ABOUT THIS TASK: Can you restate the campaign finance text from "And that’s exactly" up to and including "tea party groups.", switching "Supreme Court" to "High Court"?

EXTRACT:
"""

The simple answer is yes, but we don’t need to look for any smoking guns to figure that out. All we have to do is read our laws and listen to what the loudest voices in the media and politics have been saying for years. We have a legal and political culture that increasingly wants a regulated marketplace of political ideas — and it shouldn’t surprise anyone that this is the case.

Start with the laws. The tea party groups the IRS scrutinized were applying for nonprofit status under section 501(c)(4) of the tax code as “social welfare organizations.” Social welfare organizations are not taxed on the money they raise the same way a corporation is taxed on the money it earns. Donations to social welfare organizations are not tax deductible to the donor. They are allowed to spend some of their money on political speech, but not the majority of it. If they spend most of their money on political speech then they must register under section 527 of the code, which is the section used by political campaigns, and they must disclose their donors.

So what qualifies as a social welfare organization and how are they distinguished from political organizations? The short answer: Who knows? These are inherently subjective questions that turn largely on the intentions of the organization. The only way to figure this out is to do what the IRS did to tea party groups — conduct a long investigation of their actions, intentions, and connections: read everything they have said and try to decide whether their “true” purpose is to further a “political” goal or a “social” one. 

This inquiry is entirely in the eye of the beholder. If you share the tea party’s small government agenda, you will probably think that they are out to improve society. If you disagree with their mission — as it appears most of the agents in Cincinnati office of the IRS did — then you will likely conclude that they are out for crass political gain and not acting in the interests of “society.” There is no objective distinction between “political speech” and “social welfare” speech, so basing a legal distinction on those vague categories can only lead to complicated tests, endless investigations, and ultimately arbitrary and often biased results.  

And that’s exactly what we have had for the last three decades. In the 1970s, the Supreme Court established the “express advocacy” test, which tried to distinguish between political and other types of speech based on whether the speaker told people to vote for or against a candidate in “express terms.” Predictably, groups that wanted to avoid the significant regulations and restrictions in campaign finance law just avoided using words like “vote for” or “vote against.” Just as predictably, supporters of campaign finance laws complained and courts started coming up with more “functional” tests, which turned not on so-called “magic words” but on the intentions of the speaker. This led to vague legal criteria and endless investigations like the ones the IRS launched against tea party groups. 

By 2010, when the Supreme Court decided the Citizens United case, the Federal Election Commission had adopted 568 pages of regulations governing political speakers and about 2,000 additional pages trying to explain them. The rules defined and regulated 71 distinct entities and 33 different types of political speech. Political speakers had to navigate all these rules to figure out what they were allowed to say, when they were allowed to say it, and what legal obligations applied to them when they did.

"""

RECORDED INFORMATION:

"""

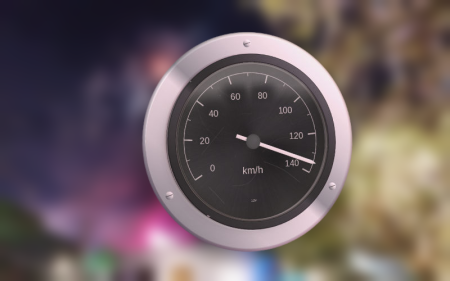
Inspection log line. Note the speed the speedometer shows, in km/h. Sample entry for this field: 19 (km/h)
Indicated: 135 (km/h)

"""

SOLVED PROBLEM:
And that’s exactly what we have had for the last three decades. In the 1970s, the High Court established the “express advocacy” test, which tried to distinguish between political and other types of speech based on whether the speaker told people to vote for or against a candidate in “express terms.” Predictably, groups that wanted to avoid the significant regulations and restrictions in campaign finance law just avoided using words like “vote for” or “vote against.” Just as predictably, supporters of campaign finance laws complained and courts started coming up with more “functional” tests, which turned not on so-called “magic words” but on the intentions of the speaker. This led to vague legal criteria and endless investigations like the ones the IRS launched against tea party groups.